● Exercise prompt
Search the data for "settlement". Each line containing it is to be copied.

╭──

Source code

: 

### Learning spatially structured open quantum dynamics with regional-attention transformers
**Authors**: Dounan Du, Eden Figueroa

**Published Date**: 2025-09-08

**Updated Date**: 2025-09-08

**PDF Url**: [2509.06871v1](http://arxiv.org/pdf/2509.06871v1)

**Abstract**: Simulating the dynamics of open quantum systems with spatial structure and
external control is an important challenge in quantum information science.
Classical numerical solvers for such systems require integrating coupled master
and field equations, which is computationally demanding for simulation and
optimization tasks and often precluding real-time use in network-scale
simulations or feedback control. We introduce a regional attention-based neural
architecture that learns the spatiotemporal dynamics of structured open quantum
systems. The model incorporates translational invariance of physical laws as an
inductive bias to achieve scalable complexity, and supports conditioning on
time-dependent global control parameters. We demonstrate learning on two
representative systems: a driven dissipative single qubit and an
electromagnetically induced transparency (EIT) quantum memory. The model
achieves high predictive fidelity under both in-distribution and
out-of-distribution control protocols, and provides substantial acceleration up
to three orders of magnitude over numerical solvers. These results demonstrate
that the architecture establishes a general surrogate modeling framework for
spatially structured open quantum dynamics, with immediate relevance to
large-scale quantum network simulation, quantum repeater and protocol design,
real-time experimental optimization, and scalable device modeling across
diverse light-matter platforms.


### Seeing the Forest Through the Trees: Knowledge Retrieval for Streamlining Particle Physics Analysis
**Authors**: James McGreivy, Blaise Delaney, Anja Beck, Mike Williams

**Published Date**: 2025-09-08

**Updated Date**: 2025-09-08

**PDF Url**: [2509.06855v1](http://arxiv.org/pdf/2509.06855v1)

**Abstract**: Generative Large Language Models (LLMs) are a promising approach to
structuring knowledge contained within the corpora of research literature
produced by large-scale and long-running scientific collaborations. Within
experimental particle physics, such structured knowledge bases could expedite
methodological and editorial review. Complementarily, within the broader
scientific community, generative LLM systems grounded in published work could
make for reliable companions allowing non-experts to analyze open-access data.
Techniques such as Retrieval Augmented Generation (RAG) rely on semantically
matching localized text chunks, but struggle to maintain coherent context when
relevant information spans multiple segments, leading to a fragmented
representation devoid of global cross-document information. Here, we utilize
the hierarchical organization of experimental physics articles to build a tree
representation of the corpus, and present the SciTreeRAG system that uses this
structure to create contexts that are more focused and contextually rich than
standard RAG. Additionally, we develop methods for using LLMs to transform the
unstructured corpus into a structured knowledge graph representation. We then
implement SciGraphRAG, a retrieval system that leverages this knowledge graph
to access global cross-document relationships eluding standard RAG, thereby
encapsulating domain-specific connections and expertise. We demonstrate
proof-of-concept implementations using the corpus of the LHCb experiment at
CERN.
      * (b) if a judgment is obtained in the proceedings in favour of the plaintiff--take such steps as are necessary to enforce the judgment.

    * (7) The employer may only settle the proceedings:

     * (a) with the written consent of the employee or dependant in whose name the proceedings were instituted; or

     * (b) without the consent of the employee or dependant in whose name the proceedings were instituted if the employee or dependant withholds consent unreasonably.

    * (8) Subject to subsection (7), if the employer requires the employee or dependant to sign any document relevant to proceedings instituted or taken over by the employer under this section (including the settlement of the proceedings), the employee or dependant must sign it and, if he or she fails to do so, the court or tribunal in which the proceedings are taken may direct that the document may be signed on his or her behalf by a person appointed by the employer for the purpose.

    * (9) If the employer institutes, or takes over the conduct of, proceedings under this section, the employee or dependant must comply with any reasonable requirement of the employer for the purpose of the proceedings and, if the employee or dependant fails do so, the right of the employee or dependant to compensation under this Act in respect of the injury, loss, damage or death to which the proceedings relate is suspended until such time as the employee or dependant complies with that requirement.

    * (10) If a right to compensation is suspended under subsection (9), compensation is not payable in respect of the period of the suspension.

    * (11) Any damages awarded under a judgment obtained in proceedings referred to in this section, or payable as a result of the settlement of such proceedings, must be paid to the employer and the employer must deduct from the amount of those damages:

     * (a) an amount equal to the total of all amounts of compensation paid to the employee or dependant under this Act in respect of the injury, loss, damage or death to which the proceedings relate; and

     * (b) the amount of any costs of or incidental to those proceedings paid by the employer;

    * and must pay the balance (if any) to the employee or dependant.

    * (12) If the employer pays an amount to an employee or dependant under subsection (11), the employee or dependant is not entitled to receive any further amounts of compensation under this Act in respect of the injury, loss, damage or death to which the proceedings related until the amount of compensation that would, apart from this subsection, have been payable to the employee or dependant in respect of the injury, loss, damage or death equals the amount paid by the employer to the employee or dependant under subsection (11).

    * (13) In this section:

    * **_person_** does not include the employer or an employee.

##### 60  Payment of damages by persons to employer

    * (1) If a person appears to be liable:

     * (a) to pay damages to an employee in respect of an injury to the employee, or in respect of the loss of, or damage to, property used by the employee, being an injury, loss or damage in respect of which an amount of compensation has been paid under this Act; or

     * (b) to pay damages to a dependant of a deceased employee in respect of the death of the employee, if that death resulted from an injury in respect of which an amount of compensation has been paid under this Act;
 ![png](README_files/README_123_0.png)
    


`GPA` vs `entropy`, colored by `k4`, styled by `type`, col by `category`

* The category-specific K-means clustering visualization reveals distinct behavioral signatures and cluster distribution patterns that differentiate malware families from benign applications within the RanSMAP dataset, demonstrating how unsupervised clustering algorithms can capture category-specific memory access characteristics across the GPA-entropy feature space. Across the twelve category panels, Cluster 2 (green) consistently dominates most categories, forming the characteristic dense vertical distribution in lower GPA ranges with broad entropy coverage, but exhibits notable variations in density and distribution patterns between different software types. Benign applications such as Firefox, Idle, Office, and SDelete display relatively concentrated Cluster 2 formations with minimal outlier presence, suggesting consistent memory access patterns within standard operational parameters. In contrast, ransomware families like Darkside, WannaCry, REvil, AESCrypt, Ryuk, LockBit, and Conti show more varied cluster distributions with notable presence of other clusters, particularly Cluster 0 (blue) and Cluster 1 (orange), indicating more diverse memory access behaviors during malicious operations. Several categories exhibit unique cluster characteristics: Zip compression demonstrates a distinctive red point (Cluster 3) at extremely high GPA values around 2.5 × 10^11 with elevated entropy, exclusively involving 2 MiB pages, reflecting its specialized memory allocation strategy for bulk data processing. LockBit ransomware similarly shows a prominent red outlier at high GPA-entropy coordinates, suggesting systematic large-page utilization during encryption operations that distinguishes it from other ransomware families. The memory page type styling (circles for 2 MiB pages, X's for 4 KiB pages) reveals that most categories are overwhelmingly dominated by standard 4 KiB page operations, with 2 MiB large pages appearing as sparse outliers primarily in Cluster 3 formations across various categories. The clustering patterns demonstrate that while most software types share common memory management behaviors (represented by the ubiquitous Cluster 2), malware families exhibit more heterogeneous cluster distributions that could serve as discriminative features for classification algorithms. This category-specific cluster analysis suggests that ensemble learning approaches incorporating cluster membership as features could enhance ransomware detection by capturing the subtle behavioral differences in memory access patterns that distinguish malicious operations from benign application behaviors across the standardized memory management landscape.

╰──

● Final answer
    * (8) Subject to subsection (7), if the employer requires the employee or dependant to sign any document relevant to proceedings instituted or taken over by the employer under this section (including the settlement of the proceedings), the employee or dependant must sign it and, if he or she fails to do so, the court or tribunal in which the proceedings are taken may direct that the document may be signed on his or her behalf by a person appointed by the employer for the purpose.
    * (11) Any damages awarded under a judgment obtained in proceedings referred to in this section, or payable as a result of the settlement of such proceedings, must be paid to the employer and the employer must deduct from the amount of those damages:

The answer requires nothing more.